What you are asked to do
Scan the entries for "Помогите". Every line that holds it is to be copied.
BEGIN Extracted material
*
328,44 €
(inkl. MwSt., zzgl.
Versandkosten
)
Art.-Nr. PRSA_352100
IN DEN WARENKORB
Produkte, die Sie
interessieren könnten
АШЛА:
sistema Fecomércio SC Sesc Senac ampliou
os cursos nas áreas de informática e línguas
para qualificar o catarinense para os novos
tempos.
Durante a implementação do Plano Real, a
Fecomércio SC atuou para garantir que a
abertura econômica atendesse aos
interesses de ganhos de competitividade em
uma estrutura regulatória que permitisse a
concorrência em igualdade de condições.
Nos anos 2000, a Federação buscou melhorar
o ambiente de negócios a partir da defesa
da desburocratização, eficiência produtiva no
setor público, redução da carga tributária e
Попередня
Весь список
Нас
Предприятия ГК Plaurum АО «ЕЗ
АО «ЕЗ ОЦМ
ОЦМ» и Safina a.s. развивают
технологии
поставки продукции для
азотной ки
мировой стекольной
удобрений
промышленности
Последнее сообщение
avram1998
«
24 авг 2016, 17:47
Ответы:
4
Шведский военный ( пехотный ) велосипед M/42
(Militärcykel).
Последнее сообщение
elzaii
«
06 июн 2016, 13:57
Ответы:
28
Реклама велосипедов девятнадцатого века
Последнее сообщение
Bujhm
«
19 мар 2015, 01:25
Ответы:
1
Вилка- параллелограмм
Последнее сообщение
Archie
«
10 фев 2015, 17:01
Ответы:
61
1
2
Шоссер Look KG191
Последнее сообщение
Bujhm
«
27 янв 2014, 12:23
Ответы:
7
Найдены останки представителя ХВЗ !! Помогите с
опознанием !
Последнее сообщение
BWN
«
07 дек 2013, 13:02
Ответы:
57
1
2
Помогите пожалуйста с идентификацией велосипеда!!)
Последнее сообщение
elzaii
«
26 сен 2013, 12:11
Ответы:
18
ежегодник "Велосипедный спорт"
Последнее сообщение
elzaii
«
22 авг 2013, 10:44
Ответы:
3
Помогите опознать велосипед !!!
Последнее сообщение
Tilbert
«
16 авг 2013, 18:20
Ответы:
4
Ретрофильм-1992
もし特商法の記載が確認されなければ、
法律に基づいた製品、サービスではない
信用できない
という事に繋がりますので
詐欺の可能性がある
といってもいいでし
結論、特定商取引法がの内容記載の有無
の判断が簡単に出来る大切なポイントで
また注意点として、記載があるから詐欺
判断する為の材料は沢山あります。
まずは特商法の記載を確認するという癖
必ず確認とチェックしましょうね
END Extracted material
Exercise answer
Найдены останки представителя ХВЗ !! Помогите с
Помогите пожалуйста с идентификацией велосипеда!!)
Помогите опознать велосипед !!!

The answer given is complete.